In Nepal’s context, we don’t know whether the social protection programs are properly targeted and have helped reduce poverty as well as income inequality. Unlike China, we are not devising new methods of distribution, except for distributing some allowances using bank account.
A country like Nepal faces many risks: natural disasters and even once in a few decades phenomenon such as Indian economic blockade. A recent but still unpublished study by the World Bank using night time lights indicated that Indian blockade of 2015 temporarily increased Nepal’s poverty rate by eight percent.
The effect vanished after the normalcy resumed, but since this impact was measured using consumption data, the long term impact will persist. While political shocks like that cannot be predicted, the impact of other natural shocks can be. We don’t have data on the impact of the 2015 earthquake, but by building a disaster resilient infrastructure, we can reduce the impact of these shocks. We don’t have a rigorous study on the impact of 2015 earthquake on poverty, the opportunity cost of distributing money in social protection programs include inbuilt infrastructure that could have helped us mitigate these frequent shocks and reduce poverty.

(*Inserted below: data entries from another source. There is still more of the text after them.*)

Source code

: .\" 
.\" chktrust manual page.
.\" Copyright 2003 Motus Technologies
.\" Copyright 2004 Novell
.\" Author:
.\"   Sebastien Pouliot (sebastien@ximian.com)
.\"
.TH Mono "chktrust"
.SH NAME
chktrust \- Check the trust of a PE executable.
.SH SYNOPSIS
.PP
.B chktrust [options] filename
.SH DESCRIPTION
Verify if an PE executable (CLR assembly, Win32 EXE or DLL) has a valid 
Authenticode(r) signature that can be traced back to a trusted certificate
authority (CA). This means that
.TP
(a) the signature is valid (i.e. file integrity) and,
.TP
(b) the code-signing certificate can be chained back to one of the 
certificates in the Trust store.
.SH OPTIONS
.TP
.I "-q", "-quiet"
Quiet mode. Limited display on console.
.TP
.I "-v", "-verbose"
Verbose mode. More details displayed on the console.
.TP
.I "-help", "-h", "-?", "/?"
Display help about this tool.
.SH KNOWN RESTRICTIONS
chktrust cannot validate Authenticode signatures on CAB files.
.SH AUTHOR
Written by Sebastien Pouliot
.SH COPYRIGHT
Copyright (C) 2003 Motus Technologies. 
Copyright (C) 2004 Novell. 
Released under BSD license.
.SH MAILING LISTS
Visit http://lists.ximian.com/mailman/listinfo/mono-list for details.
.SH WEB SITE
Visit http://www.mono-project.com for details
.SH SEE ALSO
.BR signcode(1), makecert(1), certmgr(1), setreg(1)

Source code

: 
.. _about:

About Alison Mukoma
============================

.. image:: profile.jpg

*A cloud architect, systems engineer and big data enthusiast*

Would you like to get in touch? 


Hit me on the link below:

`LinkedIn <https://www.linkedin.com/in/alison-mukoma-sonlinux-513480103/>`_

Inability of the government to rule properly often results in universal programs which do not require targeted population to be identified properly. Unfortunately, value added tax (VAT), prevalent in Nepal, is also universal in nature, and taxes rich and poor equally when they consume goods. Nepal’s major social protection program (i.e. old age allowance) and tax collection system both are universal in nature.
Sure, income tax is progressive but assets based taxes are not. The end result is simple: we tax poor people when they consume essential items, we distribute old age allowance to billionaires, we run a massive statecraft that spends all the revenue raised by the government, and at the end of the year, we have no money left for development (capital expenditure).